Surinaamse staat onder druk om Saramakka-vonnis
24 Mar 2010, 16:25
foto


De Vereniging van Surinaamse Gezagdragers (VSG) en de mensenrechtenorganisatie Moiwana bouwen dossiers op van gevallen waar het Saramakka-vonnis tegen de Staat Suriname niet wordt nageleefd. In november 2007 vonniste het Amerikaans Hof voor de rechten van de mens de Staat Suriname. De VSG wil dat internationale maatregelen worden genomen tegen Suriname voor het niet naleven van het vonnis.

Twee gevallen waar Moiwana nu mee bezig is, hebben te maken met het toewijzen van gronden in het Brokopondogebied. Het ene geval speelt zich af te Drepada waar een concessie is gegeven aan een steenslagbedrijf. Volgens de mensenrechtenorganisatie wordt enorme schade aan het leefgebied van de plaatselijke gemeenschap toegebracht. Er worden ook activiteiten buiten het concessiegebied ontplooid.

In het tweede geval is gemeenschapsbos dat door de overheid is toegewezen aan de plaatselijke gemeenschap nu in handen van derden. Met goudwinning en daaraan gekoppelde milieubelastende activiteiten zijn vele dorpen, kreken en watergebieden vervuild. Renate Simson van Moiwana zegt dat het voortbestaan van de gemeenschappen in gevaar is gekomen. “Dit is puur een kwestie van het niet naleven van het vonnis”, zegt zij.

De VSG en Moiwana hebben juridisch geen bevoegdheid de overheid aan te spreken over haar nalatigheid. Met voorlichting en via de media worden marrongemeenschappen en inheemsen geïnformeerd over de manier waarop de
overheid in gebreke blijft en het vonnis niet naleeft. Deze gevallen worden besproken en er worden dossiers opgemaakt. “We zullen niets nalaten om de overheid te dwingen het vonnis na te leven”, zegt Hugo Jabini van de VSG. Hij beklaagt zich erover dat de commissie belast met de uitvoering van het vonnis weinig of helemaal niet communiceert met vertegenwoordigers van de binnenlandse gemeenschappen.

Een maatregel die tegen Suriname genomen kan worden is volgens Jabini, dat het Inter-Amerikaans Hof de Inter Amerikaanse Ontwikkelingsbank (IDB) adviseert Suriname niet langer financieel te ondersteunen met ontwikkelingsprojecten. Volgens Jabini heeft Suriname wat dat betreft al fouten gemaakt door het Community Development Fund Suriname (CDFS) te sluiten.

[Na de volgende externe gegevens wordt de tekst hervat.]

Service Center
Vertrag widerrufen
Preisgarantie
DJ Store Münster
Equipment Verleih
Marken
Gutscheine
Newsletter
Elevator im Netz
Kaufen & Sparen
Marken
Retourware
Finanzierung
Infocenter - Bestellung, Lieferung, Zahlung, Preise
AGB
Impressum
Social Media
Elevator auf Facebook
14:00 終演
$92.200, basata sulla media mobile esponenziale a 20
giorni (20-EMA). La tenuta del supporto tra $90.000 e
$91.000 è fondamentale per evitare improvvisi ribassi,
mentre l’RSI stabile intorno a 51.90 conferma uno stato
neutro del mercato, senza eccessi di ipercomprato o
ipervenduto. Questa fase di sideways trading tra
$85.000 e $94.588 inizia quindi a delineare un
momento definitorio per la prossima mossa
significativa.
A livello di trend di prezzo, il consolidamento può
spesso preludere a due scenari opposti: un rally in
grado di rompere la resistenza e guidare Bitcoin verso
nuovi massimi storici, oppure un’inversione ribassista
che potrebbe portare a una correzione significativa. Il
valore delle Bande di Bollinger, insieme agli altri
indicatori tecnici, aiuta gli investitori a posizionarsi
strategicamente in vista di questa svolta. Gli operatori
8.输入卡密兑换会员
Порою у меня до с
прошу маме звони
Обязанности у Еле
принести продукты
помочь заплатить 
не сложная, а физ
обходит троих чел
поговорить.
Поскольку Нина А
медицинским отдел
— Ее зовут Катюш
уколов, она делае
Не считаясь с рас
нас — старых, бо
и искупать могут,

In het Saramakkaans vonnis wordt de Surinaamse overheid onder meer veroordeeld om het Saramakkaanse volk en inheemsen, de rechten te geven op gronden die zij van oorsprong hebben bewoond. Het Amerikaans gerechtshof oordeelt dat het voortbestaan van deze gemeenschappen afhankelijk is van die gronden.

Simson wijst erop dat in het vonnis expliciet wordt aangegeven dat de rechten niet alleen erkend moeten worden maar dat de gemeenschappen ook titel op de gronden moeten krijgen. “Zo kunnen zij bij eventuele schending van hun recht als rechtspersonen een rechtszaak aanspannen. In het verleden werden zij niet erkend als rechtspersonen door de Surinaamse rechter”, legt Simons uit. Naast de erkenning moet de overheid de gronden demarkeren (in kaart brengen) en haar beleid bij het toewijzen van concessies en gronduitgifte wijzigen. Dit betekent dat in die gevallen de gemeenschappen gekend moeten worden.